■ What to do:
Write the next part of the blog post about replacing a homelab rack server with an EPYC machine, picking up right after its final sentence.

■ Text passage:
+ + + +

“The only constant in life is change” - Heraclitus

Update: I have realized that without tuning for NUMA manually, it’s almost certain that you’ll run into cross-NUMA issues! I’ve written about it here: Link

EPYC

Motive

I had to get rid of my rack server that I used as my homelab since last year. Dell PowerEdge R620, which was a second-hand purchase that I had made last year. While it was kinda powerful (256GBs of RAM and 48 CPU cores), it was noisy and my electricity bills were through the roof because of it’s power consumption. Also, the disks were too slow for my liking - Kubernetes nodes and especially Ceph, do not like slow disks. And let’s be honest, if you’re not on NVMe in 2023 you’re doing something wrong.

One day, I stumbled upon some forums created for/by people passionate about CFD (Computational Fluid Dynamics) and happened to read about the machines they tend to use for this. Apparently, EPYC processors are pretty popular in this community. Given their high core count and insane amount of PCIe lanes, it only makes sense.

+ + + +

■ Provided material:

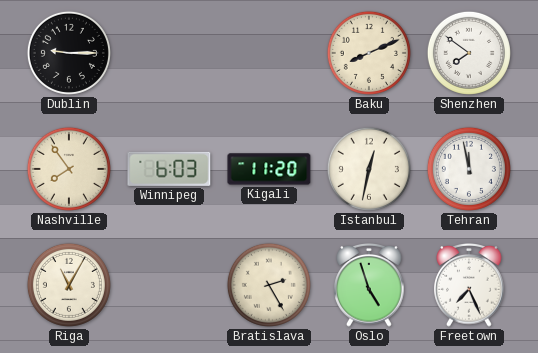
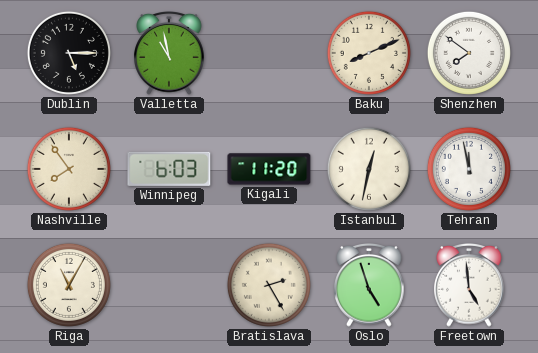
Dublin: 9:15 -> 5:15
Valletta: none -> 10:58
Freetown: 7:26 -> 4:59
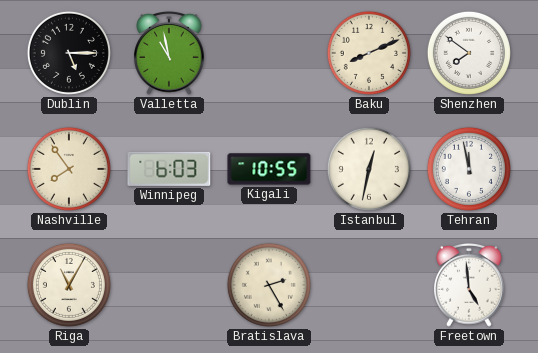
Kigali: 11:20 -> 10:55
Oslo: 4:57 -> none
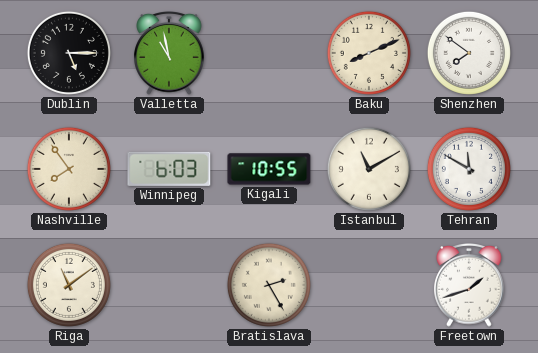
Istanbul: 12:32 -> 11:10
Tehran: 11:58 -> 11:50
Riga: 11:05 -> 11:09
Freetown: 4:59 -> 1:42
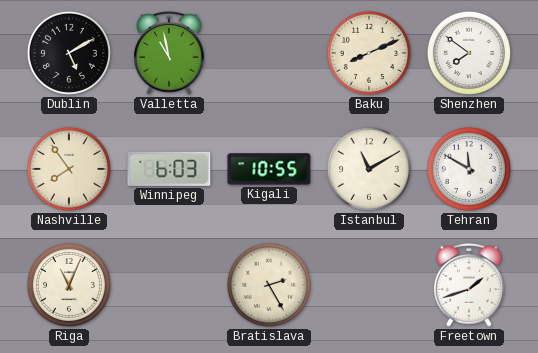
Dublin: 5:15 -> 5:10
Riga: 11:09 -> 11:04
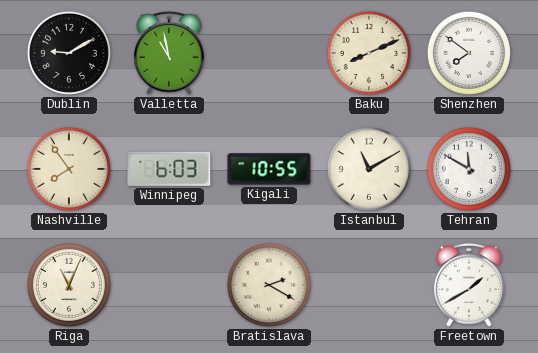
Dublin: 5:10 -> 9:10
Bratislava: 2:25 -> 2:20
Freetown: 1:42 -> 1:40
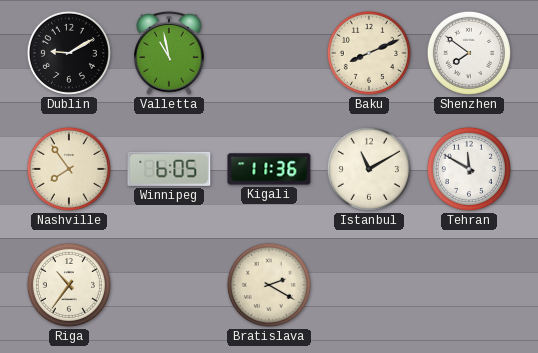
Winnipeg: 6:03 -> 6:05
Kigali: 10:55 -> 11:36
Riga: 11:04 -> 10:36
Freetown: 1:40 -> none
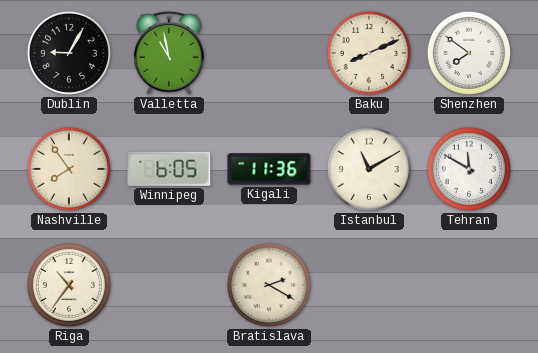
Dublin: 9:10 -> 9:05
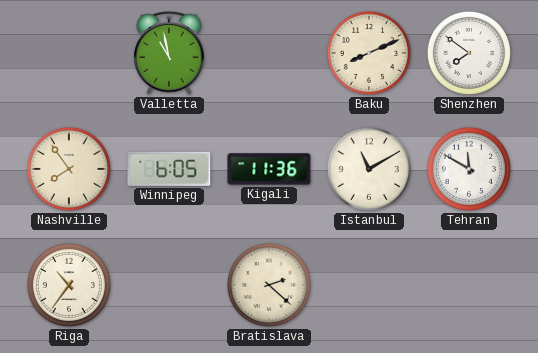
Dublin: 9:05 -> none
Bratislava: 2:20 -> 2:22
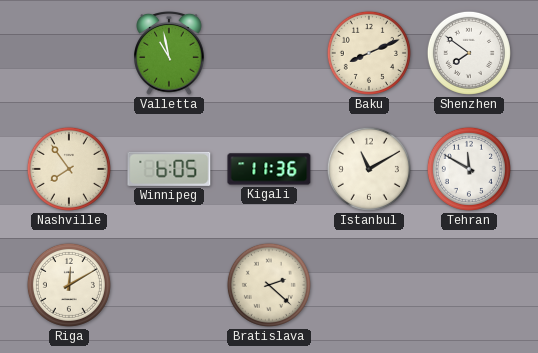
Riga: 10:36 -> 12:10
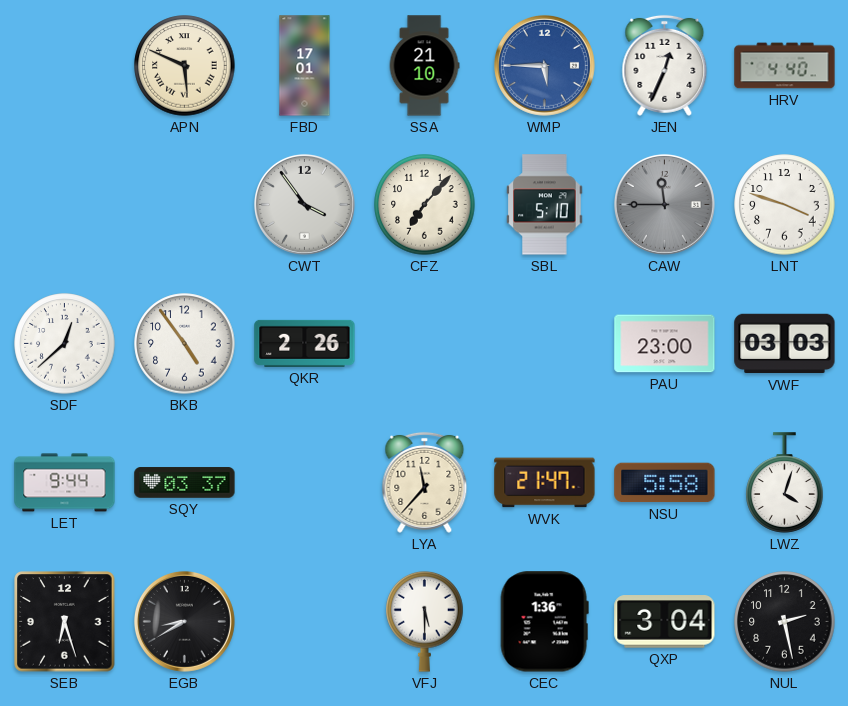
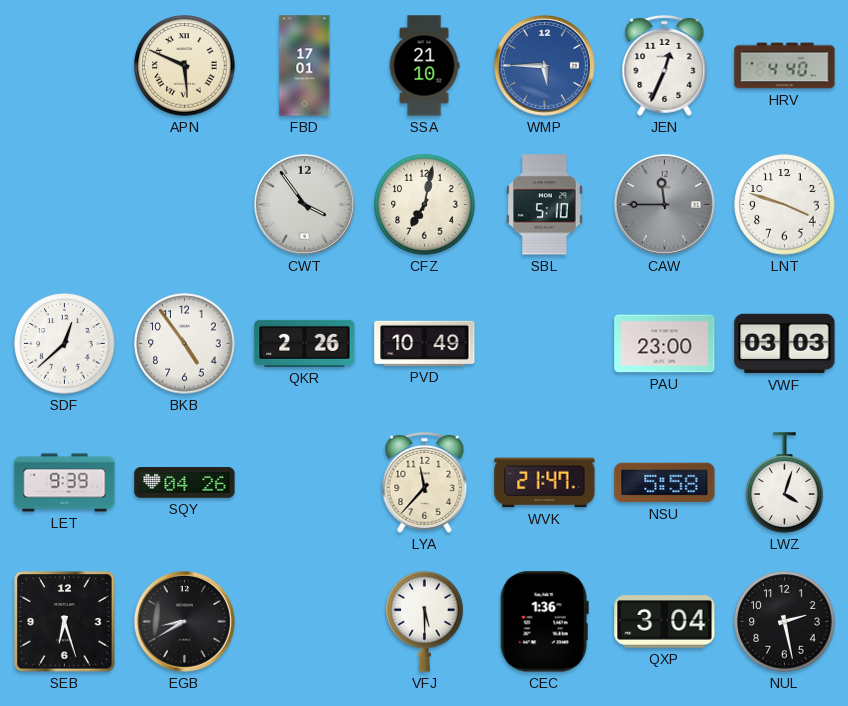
CFZ: 7:07 -> 7:02
PVD: none -> 10:49
LET: 9:44 -> 9:39
SQY: 03:37 -> 04:26
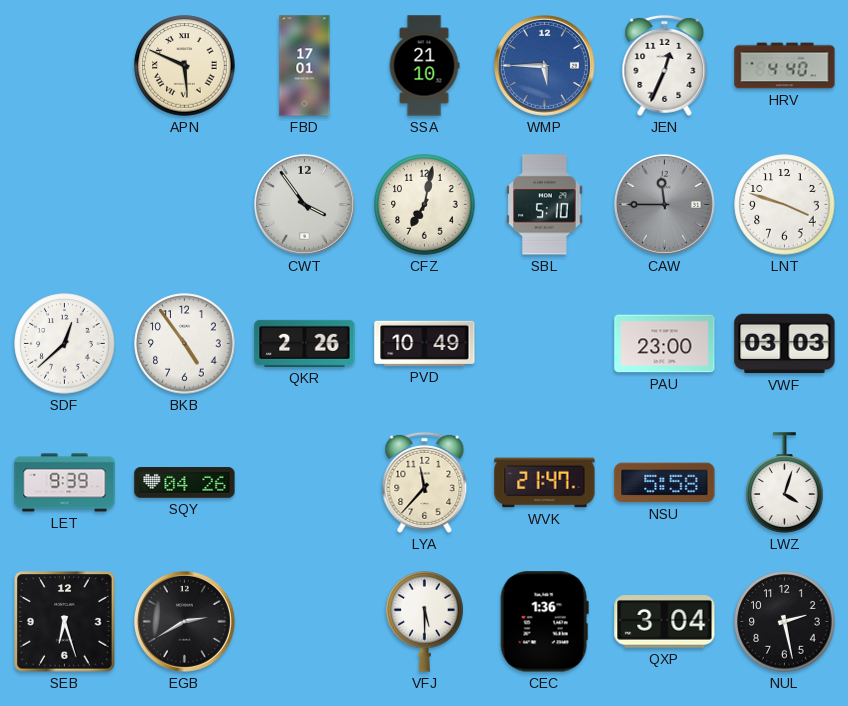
EGB: 8:40 -> 2:40
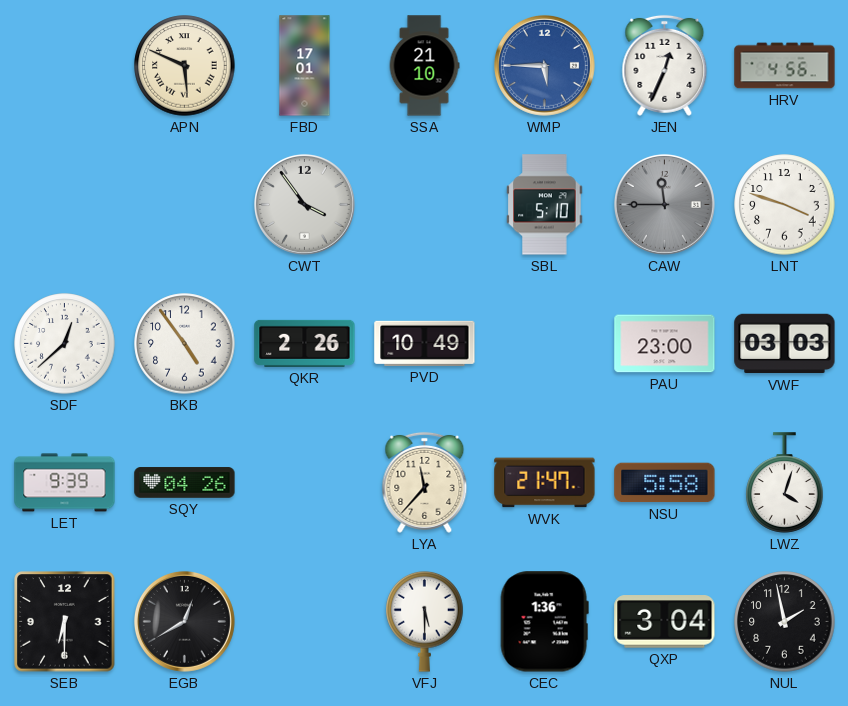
HRV: 4:40 -> 4:56
CFZ: 7:02 -> none
SEB: 6:27 -> 6:30
EGB: 2:40 -> 12:40
NUL: 2:28 -> 1:58
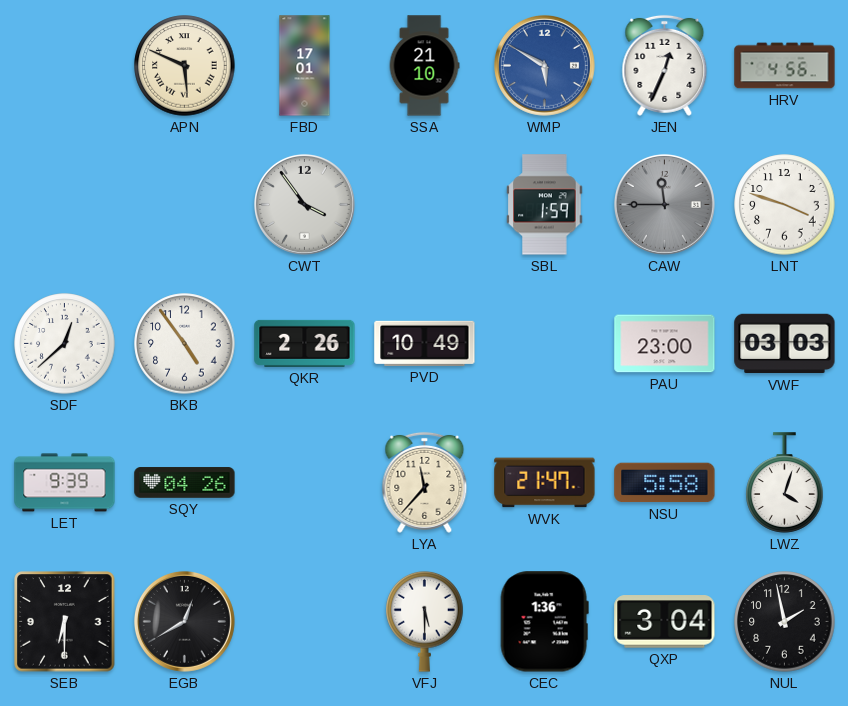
WMP: 5:45 -> 5:50
SBL: 5:10 -> 1:59
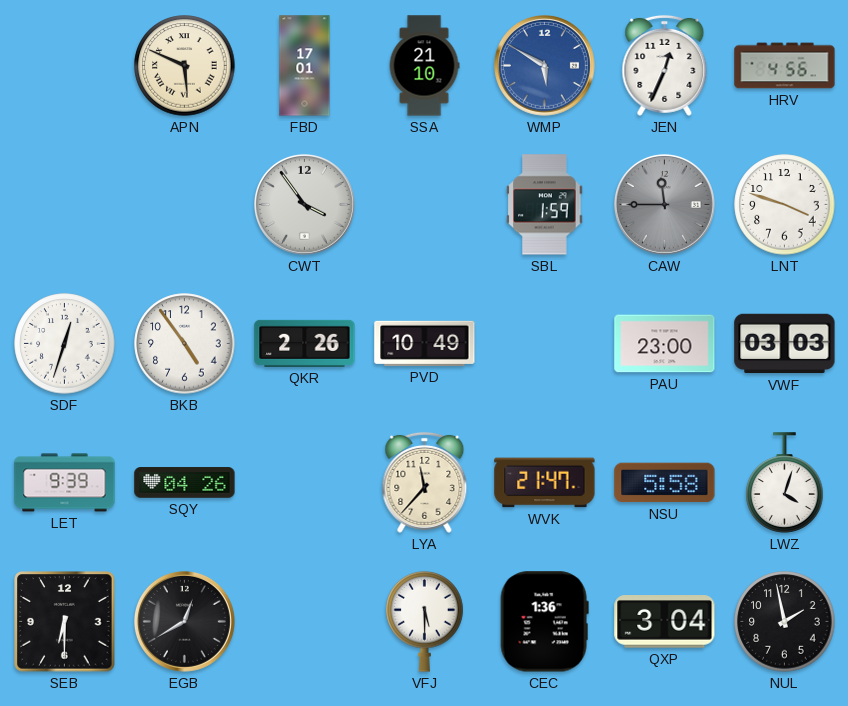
SDF: 12:38 -> 12:33
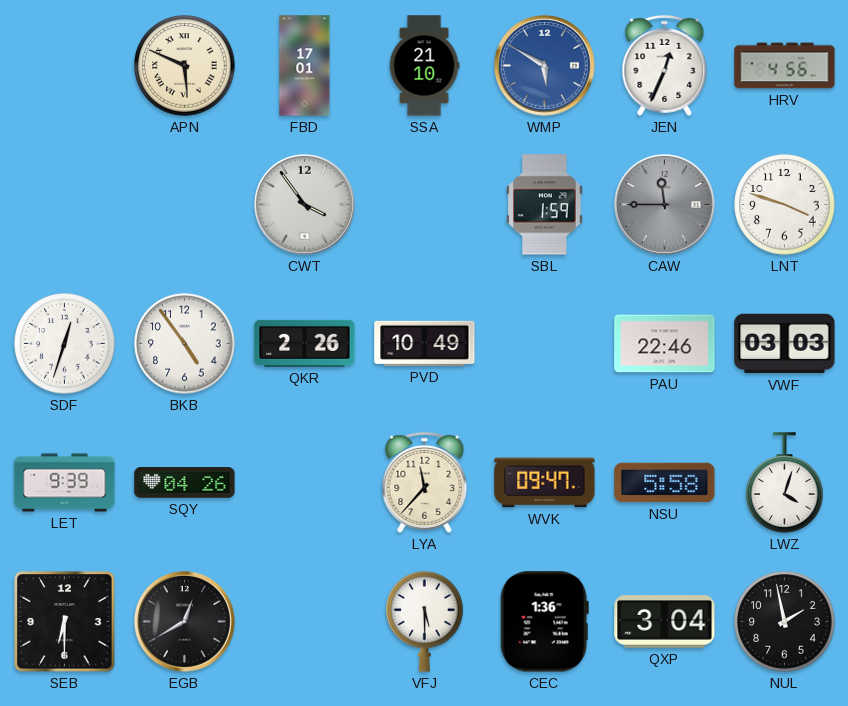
PAU: 23:00 -> 22:46
WVK: 21:47 -> 09:47
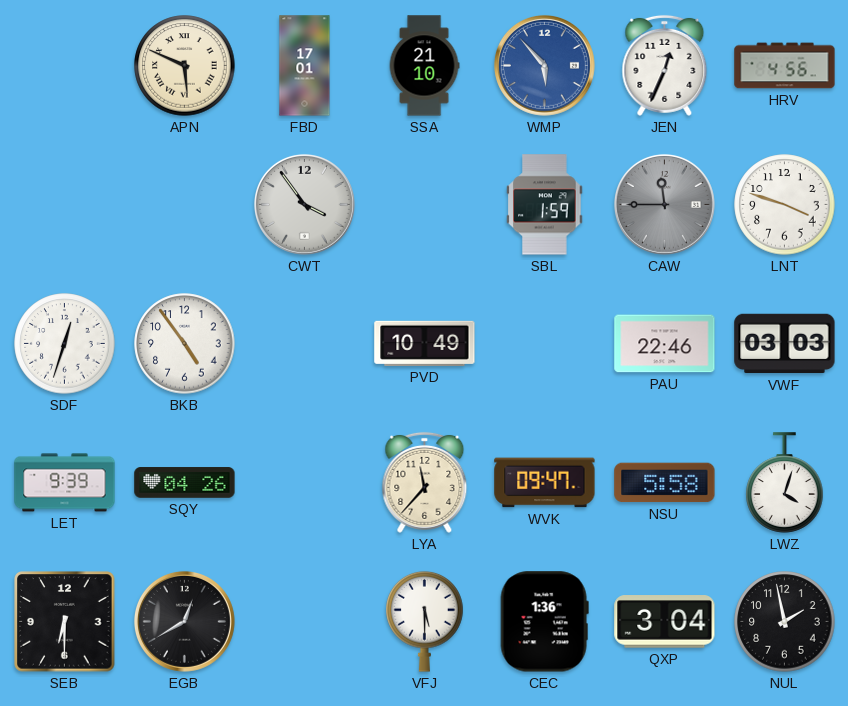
WMP: 5:50 -> 5:53
QKR: 2:26 -> none
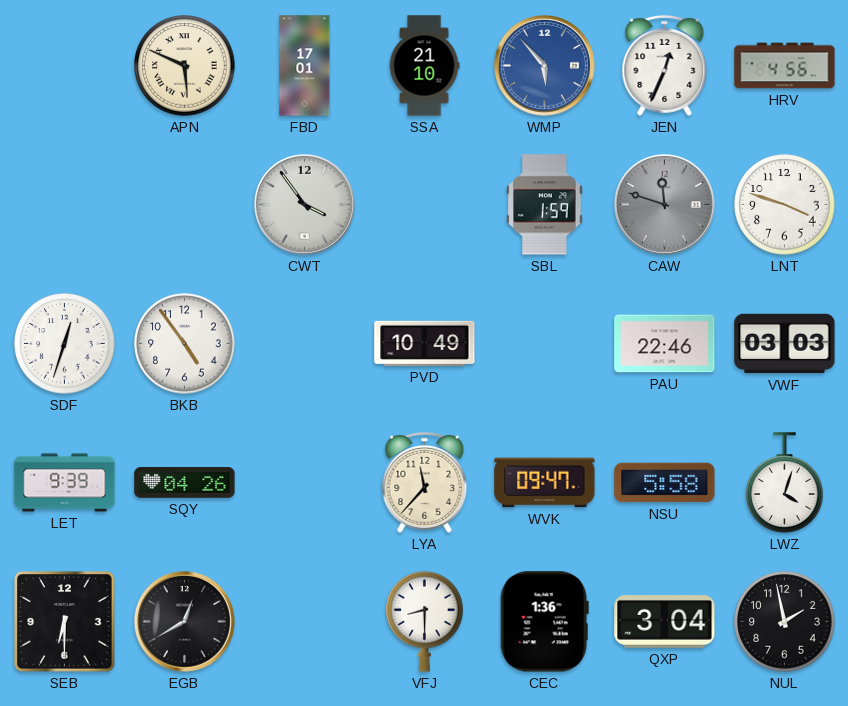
CAW: 11:45 -> 11:48
VFJ: 5:30 -> 8:30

+ + + +

■ Right answer:
Then, I wondered how good would EPYC processors be for my workloads i.e. Virtualization. Maybe I could get some second-hand processors from resellers here in India…

Down the Rabbit Hole

Anything but the first gen EPYCs are super expensive. That makes only the first gen EPYCs viable for me since I’m not a millionaire.

Because of how first-gen EPYCs were designed, each CPU package is essentially a group of 4 dies. The following is the NUMA topology described in the Naples spec sheet:

  • 4 Dies per package.
  • 2 Core-Complexes (CCXs) per Die.
  • Up to 4 Cores per CCX sharing an L3 cache. All CCXs configured equally.
  • 2 Threads per Core (SMT) sharing an L2 cache.
  • 2 Memory channels per die
  • 8 memory channels per package with up-to 2 DIMMs per channel.
  • Platform support for one or two SoCs (1P or 2P).

(https://www.amd.com/content/dam/amd/en/documents/epyc-technical-docs/specifications/56308-numa-topology-for-epyc-naples-family-processors.pdf)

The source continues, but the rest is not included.